Most women — like most Americans — didn’t watch the inauguration. Nielsen put the viewership at 30.6 million, well under President Obama‘s 37.8 million in 2009.
“America is in the middle of a pitched spiritual battle,” he said. “We are in the middle of the equivalent of a spiritual civil war. That’s what’s happening in America right now and the people represented by those who went to Washington, D.C., to protest are on the godless side in this war. We wrestle not against flesh and blood but against principalities, against powers, against the rulers of the darkness of this world, against spiritual wickedness in high places, so what we’ve got to do now is put on the whole armor of God to be able to stand against the wiles, the stratagems, the strategies, the tricks of the devil.”
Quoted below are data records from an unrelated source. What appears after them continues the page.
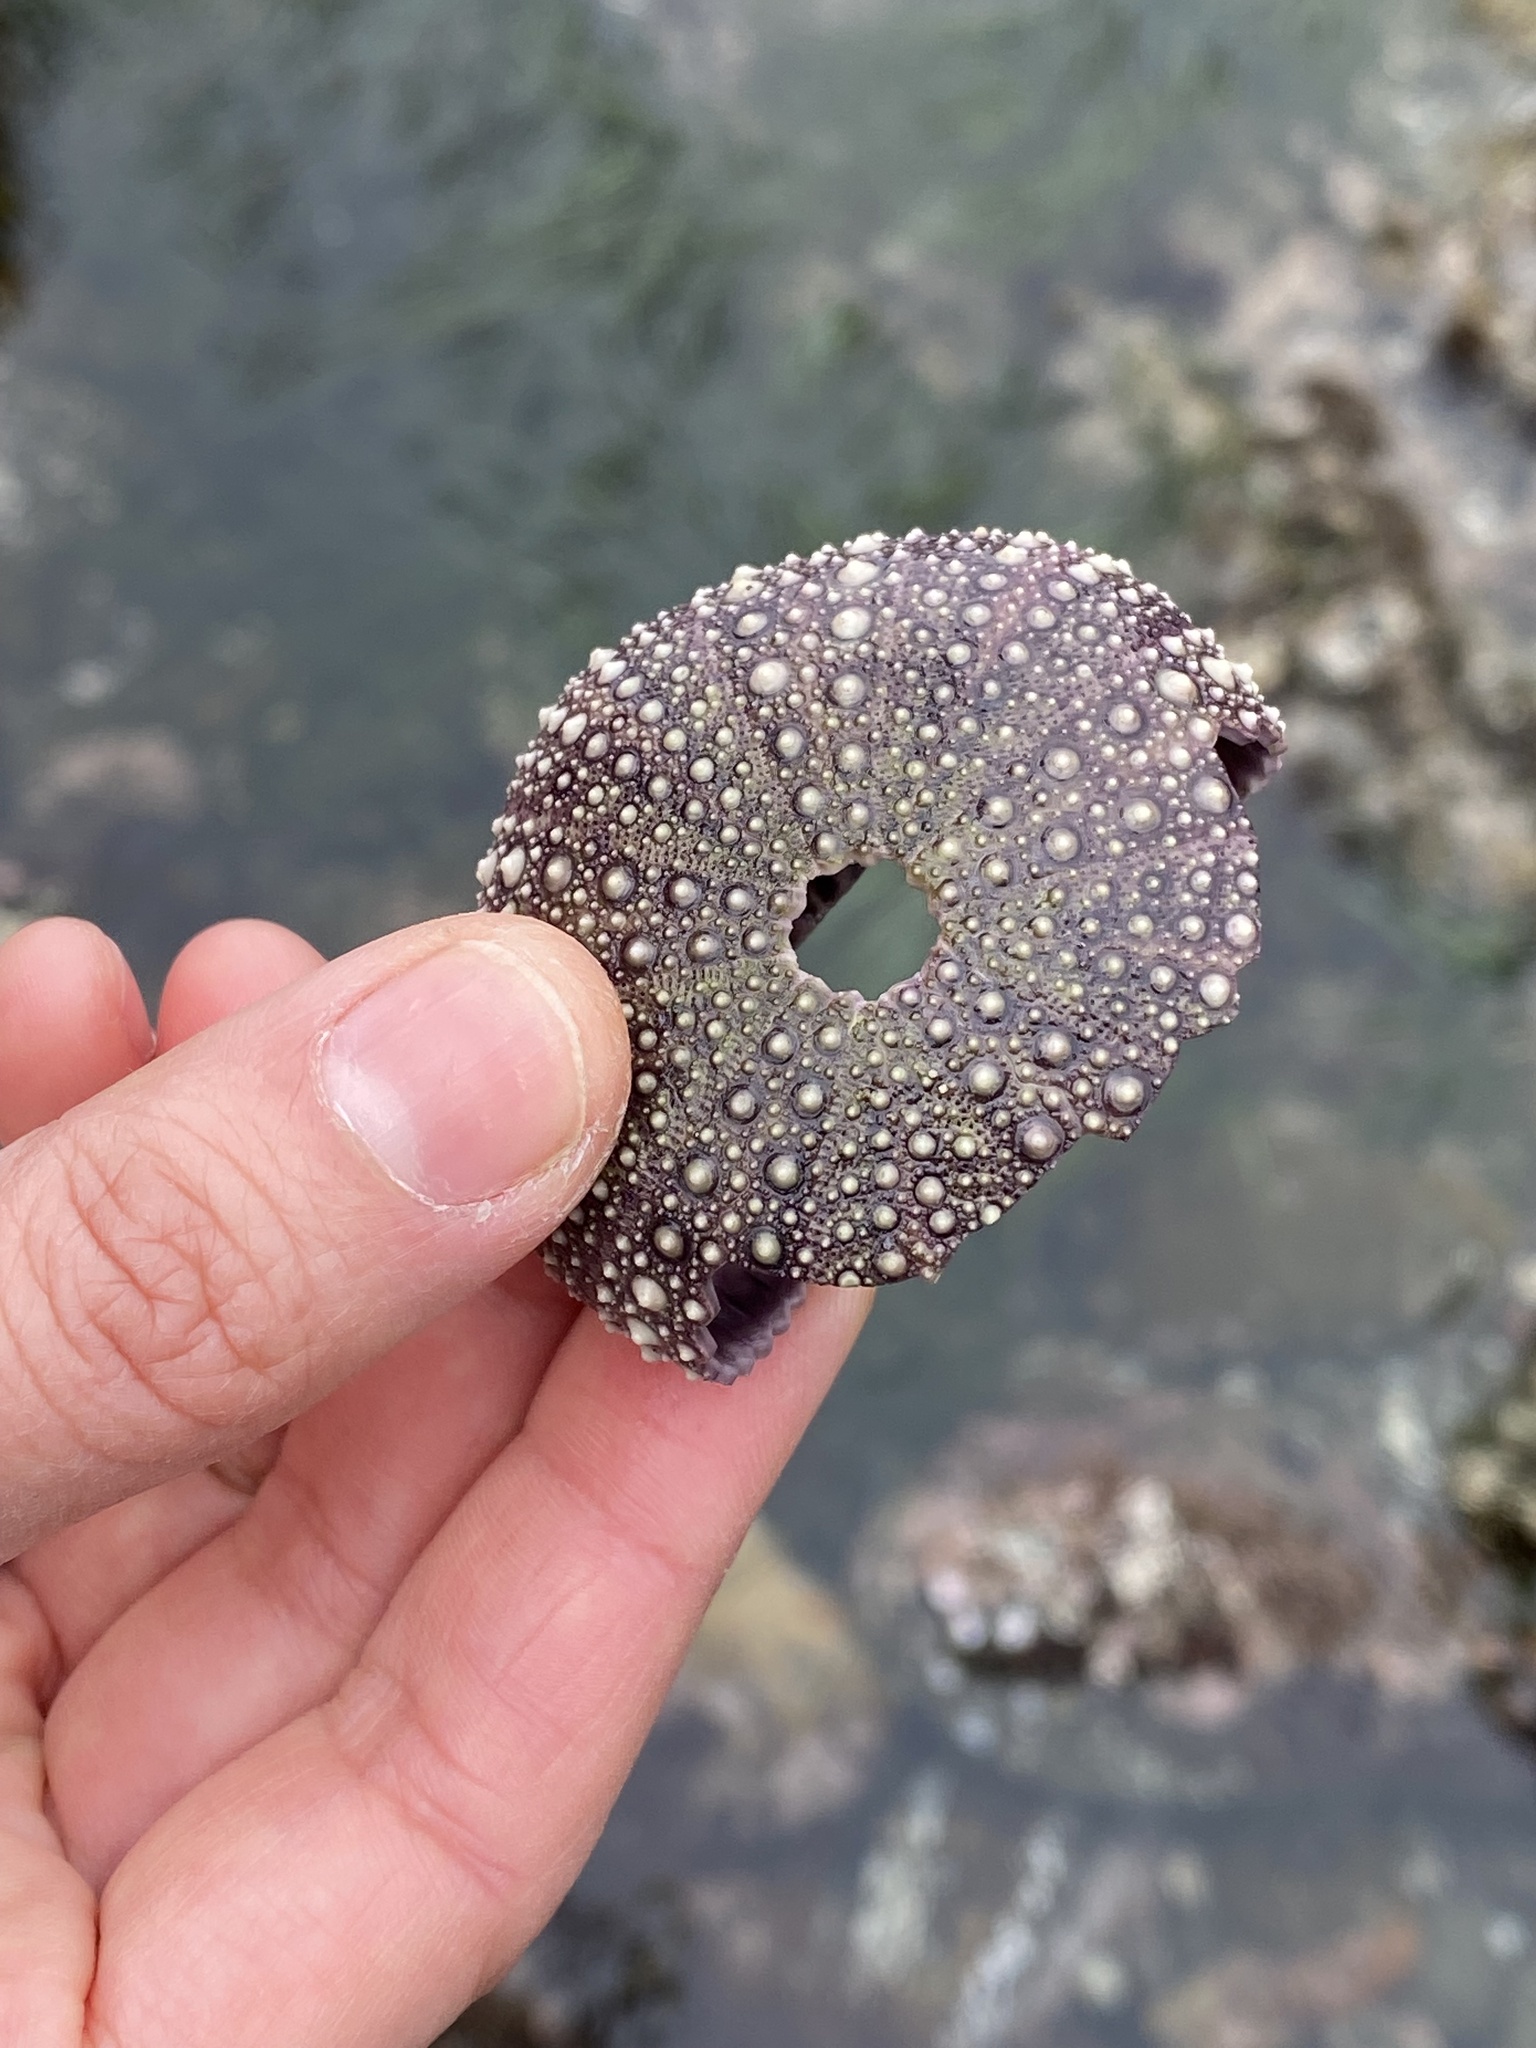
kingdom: Animalia
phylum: Echinodermata
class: Echinoidea
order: Camarodonta
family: Strongylocentrotidae
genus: Strongylocentrotus
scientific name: Strongylocentrotus purpuratus
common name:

Umm… I wish atheists could get hundreds of thousands of people to D.C. But as we’ve learned a few times over, that ain’t happening. The Women’s March included huge numbers of religious people unhappy with the direction this country is heading. I’m sure they don’t appreciate having a pastor question their faith.
But that’s how the Religious Right works. The only Christians who count are the ones who think exactly as they do.